● **Task brief**:
List every line in the rows below that contains the word "Aphids", treating uppercase and lowercase as different.

● **Dataset**:
____________________

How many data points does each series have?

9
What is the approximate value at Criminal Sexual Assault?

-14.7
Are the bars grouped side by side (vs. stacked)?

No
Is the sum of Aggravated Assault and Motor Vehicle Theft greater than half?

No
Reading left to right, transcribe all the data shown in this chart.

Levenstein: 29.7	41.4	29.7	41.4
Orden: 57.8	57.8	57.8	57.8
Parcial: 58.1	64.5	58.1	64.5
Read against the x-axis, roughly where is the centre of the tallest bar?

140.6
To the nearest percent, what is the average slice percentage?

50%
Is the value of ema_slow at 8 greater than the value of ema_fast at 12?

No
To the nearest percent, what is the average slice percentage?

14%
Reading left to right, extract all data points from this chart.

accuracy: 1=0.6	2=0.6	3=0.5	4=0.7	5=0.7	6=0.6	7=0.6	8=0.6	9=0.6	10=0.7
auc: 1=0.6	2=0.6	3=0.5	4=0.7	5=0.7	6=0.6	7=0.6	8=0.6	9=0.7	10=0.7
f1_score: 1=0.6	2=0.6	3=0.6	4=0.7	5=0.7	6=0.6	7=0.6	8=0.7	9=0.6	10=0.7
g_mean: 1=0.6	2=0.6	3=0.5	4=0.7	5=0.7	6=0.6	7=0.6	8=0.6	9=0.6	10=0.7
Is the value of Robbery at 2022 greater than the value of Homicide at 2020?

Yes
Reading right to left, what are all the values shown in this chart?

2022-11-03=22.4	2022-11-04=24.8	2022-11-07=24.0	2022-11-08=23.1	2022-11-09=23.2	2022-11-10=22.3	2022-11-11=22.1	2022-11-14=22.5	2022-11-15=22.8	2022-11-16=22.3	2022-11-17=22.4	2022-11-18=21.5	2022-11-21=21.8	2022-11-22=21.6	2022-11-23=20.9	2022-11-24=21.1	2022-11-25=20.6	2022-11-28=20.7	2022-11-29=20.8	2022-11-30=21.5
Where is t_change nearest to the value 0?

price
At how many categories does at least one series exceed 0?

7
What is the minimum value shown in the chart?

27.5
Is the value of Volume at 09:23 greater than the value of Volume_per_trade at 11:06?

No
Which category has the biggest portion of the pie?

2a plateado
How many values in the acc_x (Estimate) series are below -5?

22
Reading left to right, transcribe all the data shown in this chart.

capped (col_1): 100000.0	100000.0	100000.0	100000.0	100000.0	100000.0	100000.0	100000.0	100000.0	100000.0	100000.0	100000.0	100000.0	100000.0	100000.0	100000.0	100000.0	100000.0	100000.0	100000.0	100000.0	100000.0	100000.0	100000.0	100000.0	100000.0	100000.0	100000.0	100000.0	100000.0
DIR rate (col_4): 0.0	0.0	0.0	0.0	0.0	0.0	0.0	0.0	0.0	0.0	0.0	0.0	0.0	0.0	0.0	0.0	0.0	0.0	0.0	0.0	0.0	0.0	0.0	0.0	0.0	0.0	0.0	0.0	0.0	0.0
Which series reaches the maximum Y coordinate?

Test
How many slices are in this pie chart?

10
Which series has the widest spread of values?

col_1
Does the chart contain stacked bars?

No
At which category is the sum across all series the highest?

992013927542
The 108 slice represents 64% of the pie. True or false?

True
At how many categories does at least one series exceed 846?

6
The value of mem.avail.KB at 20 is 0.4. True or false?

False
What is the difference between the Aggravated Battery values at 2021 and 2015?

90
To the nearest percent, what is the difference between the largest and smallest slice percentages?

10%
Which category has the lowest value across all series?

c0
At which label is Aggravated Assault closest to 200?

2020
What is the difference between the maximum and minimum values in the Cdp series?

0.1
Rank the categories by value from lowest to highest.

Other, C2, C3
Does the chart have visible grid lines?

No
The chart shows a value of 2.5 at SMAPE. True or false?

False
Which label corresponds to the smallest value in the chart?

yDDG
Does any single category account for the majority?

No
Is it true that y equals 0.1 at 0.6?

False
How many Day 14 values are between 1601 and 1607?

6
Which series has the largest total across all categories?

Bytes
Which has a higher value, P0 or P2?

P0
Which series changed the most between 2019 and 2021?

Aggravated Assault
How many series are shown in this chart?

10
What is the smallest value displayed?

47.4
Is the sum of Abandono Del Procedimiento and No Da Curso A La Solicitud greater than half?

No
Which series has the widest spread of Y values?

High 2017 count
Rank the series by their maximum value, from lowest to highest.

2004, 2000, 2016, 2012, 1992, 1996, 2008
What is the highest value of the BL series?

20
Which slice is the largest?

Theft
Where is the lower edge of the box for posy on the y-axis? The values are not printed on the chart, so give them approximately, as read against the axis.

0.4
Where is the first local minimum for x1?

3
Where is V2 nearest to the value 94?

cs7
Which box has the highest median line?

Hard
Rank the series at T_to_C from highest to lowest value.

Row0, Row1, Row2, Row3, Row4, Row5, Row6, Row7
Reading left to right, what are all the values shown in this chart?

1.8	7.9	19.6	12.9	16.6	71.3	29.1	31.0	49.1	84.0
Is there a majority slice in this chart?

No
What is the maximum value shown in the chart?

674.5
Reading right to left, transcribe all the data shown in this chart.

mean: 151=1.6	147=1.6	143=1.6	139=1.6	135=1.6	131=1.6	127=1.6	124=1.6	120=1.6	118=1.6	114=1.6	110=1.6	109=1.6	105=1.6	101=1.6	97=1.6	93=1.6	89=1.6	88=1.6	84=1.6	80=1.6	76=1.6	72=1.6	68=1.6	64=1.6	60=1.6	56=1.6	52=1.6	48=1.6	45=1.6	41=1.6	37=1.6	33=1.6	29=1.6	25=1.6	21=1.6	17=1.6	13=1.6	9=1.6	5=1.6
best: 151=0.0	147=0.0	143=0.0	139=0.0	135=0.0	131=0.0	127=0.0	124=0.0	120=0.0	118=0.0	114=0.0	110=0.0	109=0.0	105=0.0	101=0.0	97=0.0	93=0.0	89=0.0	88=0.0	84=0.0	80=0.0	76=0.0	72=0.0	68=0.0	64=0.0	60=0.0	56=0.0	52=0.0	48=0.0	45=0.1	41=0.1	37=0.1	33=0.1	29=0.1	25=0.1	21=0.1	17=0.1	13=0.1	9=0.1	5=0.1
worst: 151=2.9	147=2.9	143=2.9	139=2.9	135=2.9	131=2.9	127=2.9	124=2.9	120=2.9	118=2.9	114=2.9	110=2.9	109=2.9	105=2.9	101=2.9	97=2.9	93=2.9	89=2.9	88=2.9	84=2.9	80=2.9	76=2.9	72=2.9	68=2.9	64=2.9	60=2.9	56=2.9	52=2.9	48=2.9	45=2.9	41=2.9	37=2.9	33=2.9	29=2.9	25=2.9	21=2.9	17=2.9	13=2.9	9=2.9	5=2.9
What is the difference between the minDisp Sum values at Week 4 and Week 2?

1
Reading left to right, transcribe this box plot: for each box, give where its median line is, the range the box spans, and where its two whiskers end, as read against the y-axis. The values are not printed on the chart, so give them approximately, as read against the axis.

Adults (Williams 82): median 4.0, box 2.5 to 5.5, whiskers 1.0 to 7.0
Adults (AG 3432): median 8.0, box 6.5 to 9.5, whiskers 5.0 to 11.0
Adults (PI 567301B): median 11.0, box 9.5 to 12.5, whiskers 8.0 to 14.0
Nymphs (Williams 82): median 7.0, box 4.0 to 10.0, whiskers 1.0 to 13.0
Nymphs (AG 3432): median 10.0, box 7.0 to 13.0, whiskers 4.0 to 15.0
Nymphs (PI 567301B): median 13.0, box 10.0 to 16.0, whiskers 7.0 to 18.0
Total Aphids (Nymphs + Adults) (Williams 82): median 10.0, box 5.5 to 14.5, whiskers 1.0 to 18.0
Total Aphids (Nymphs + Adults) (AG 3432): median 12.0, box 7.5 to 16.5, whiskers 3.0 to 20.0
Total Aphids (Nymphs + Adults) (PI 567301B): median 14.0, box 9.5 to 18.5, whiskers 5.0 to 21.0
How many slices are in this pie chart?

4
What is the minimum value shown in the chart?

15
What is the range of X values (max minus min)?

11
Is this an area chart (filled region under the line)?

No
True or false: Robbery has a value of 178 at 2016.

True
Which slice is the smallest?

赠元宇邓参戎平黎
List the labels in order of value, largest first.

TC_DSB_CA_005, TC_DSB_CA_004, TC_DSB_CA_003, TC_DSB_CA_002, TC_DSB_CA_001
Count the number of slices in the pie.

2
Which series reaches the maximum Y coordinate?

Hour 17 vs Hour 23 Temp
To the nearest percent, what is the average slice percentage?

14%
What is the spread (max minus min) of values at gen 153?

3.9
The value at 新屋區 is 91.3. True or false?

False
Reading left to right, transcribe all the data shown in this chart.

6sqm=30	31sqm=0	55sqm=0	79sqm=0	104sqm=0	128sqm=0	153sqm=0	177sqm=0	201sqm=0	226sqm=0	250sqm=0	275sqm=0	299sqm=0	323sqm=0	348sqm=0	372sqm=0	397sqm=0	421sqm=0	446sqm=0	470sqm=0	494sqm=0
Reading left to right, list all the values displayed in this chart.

____________________

● **Response to the exercise**:
Total Aphids (Nymphs + Adults) (Williams 82): median 10.0, box 5.5 to 14.5, whiskers 1.0 to 18.0
Total Aphids (Nymphs + Adults) (AG 3432): median 12.0, box 7.5 to 16.5, whiskers 3.0 to 20.0
Total Aphids (Nymphs + Adults) (PI 567301B): median 14.0, box 9.5 to 18.5, whiskers 5.0 to 21.0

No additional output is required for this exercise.